* Problem description *
Edit the text of these entries so that each "ARCHIVES" becomes "PAST ISSUES", with everything else left as it is. Leave the pictures out.

*** Opening Supplied entries ***

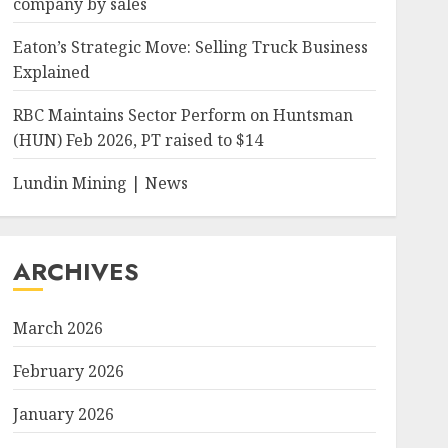
company by sales
Eaton’s Strategic Move: Selling Truck Business
Explained
RBC Maintains Sector Perform on Huntsman
(HUN) Feb 2026, PT raised to $14
Lundin Mining | News
ARCHIVES
March 2026
February 2026
January 2026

*** Closing Supplied entries ***

* Answer section *
company by sales
Eaton’s Strategic Move: Selling Truck Business
Explained
RBC Maintains Sector Perform on Huntsman
(HUN) Feb 2026, PT raised to $14
Lundin Mining | News
PAST ISSUES
March 2026
February 2026
January 2026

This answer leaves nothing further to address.